Nel giorno in cui il Veneto registra 21.504 nuovi contagi alla Sars-CoV-2 sfondando così il tetto delle 200mila persone attualmente positive (205.699), il presidente della Regione Luca Zaia lancia l'allarme quarantena: le nuove disposizioni che hanno abolito a partire dallo scorso 1° gennaio l'equiparazione della quarantena alla malattia sono, per il governatore, «un incentivo a non dichiararsi». Ossia: se vengo a contatto con un positivo e per fare la quarantena devo assentarmi dal lavoro senza giustificazione, e quindi senza stipendio, o magari mettermi in ferie, va da sé che ci sarà chi non dirà niente e continuerà ad andare a lavorare. Con la concretissima possibilità di essere però positivo e contagiare mezzo ufficio, i colleghi del reparto in fabbrica, le commesse con cui si sta in negozio. «Questo della quarantena è un problema concreto - dice Zaia -. La mia richiesta al Governo è che si ripristini la vecchia norma che equiparava l'assenza di chi è stato a contatto con un positivo, cioè la quarantena, alla malattia».
LE CURVE
A margine della seduta del consiglio regionale a Palazzo Ferro Fini, ieri Zaia non ha poi nascosto la preoccupazione per il continuo aumento dei ricoveri: «I pazienti adesso sono quasi 1.900 di cui 215 in terapia intensiva». Più che le rianimazioni sono le aree mediche non gravi a dover far fronte alla richiesta di cure: nel giro di 24 ore in Veneto si è passati da 1.592 pazienti a 1.680 (+88). Un dato rilevato anche dal monitoraggio dell'Agenzia nazionale per i servizi sanitari regionali Agenas: se in Italia è stabile al 17% la percentuale dei posti in terapia intensiva occupato da pazienti Covid (era l'11% il 24 dicembre) e in Veneto è addirittura in leggero calo (20%), è salito invece il tasso di occupazione di posti letto nei reparti non gravi: la media nazionale è 26% (+2%) e il dato è in aumento anche in Veneto (24%).
LE PREVISIONI
Finirà mai?
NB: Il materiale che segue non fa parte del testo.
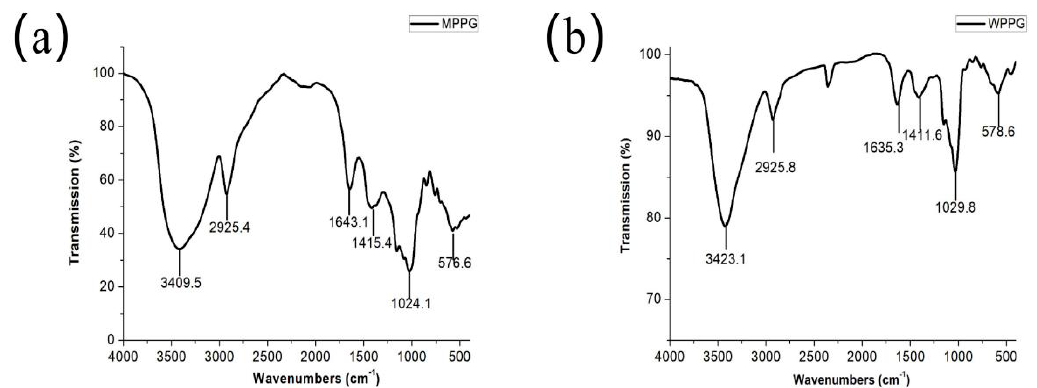
Figure 5. IR spectrum of MPPG ( a ) and hot water extraction used to prepare P. ginseng polysaccharides (WPPG) ( b ).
Al momento i modelli previsionali danno scenari in peggioramento: «Il picco dei contagi è previsto al 23 gennaio, quello dell'ospedalizzazione al 12 febbraio.
IL DIBATTITO
Il consiglio regionale nel pomeriggio ha poi respinto con 30 voti contrari a fronte di 8 voti favorevoli la mozione presentata da Elena Ostanel (Veneto che Vogliamo) che sollecitava la giunta a distribuire in modo equo, di concerto con le Ulss e i sindaci del territorio, i pazienti Covid in terapia intensiva tra tutte le strutture ospedaliere e assistenziali della regione, al fine di evitare che alcuni ospedali, come quello di Schiavonia nella Bassa Padovana, siano convertiti in via esclusiva a Covid Hospital, con l'effetto di ridurre i servizi ospedalieri di cura e assistenza agli abitanti di quel territorio. L'assessore alla sanità Manuela Lanzarin ha ribadito l'esigenza di dedicare alcune strutture, preferibilmente le più moderne, al ricovero esclusivo dei pazienti Covid: «Siamo in una situazione di emergenza. Mi auguro che a fine gennaio, quando la curva della quarta ondata potrebbe essere in flessione, possano essere ripristinate le funzioni dell'ospedale di Schiavonia. Nel frattempo assicuro che nessuna emergenza e nessun paziente sono stati lasciati indietro». «Si poteva fare ricorso alle strutture sanitarie private convenzionate o alle nuove strutture sanitarie non ancora attivate dalla Regione, al fine di non sguarnire i diversi territori dei servizi sanitari primari», ha replicato la vicepresidente della commissione Sanità Annamaria Bigon (Pd). «Distribuire i pazienti Covid in tutto il territorio - ha ribattuto Alberto Villanova, capogruppo di Zaia Presidente e Lega - bloccherebbe le attività chirurgiche in tutti i presidi e assegnare maggior peso alla sanità privata in Veneto sarebbe contradditorio con gli indirizzi di programmazione sanitaria perseguiti sinora».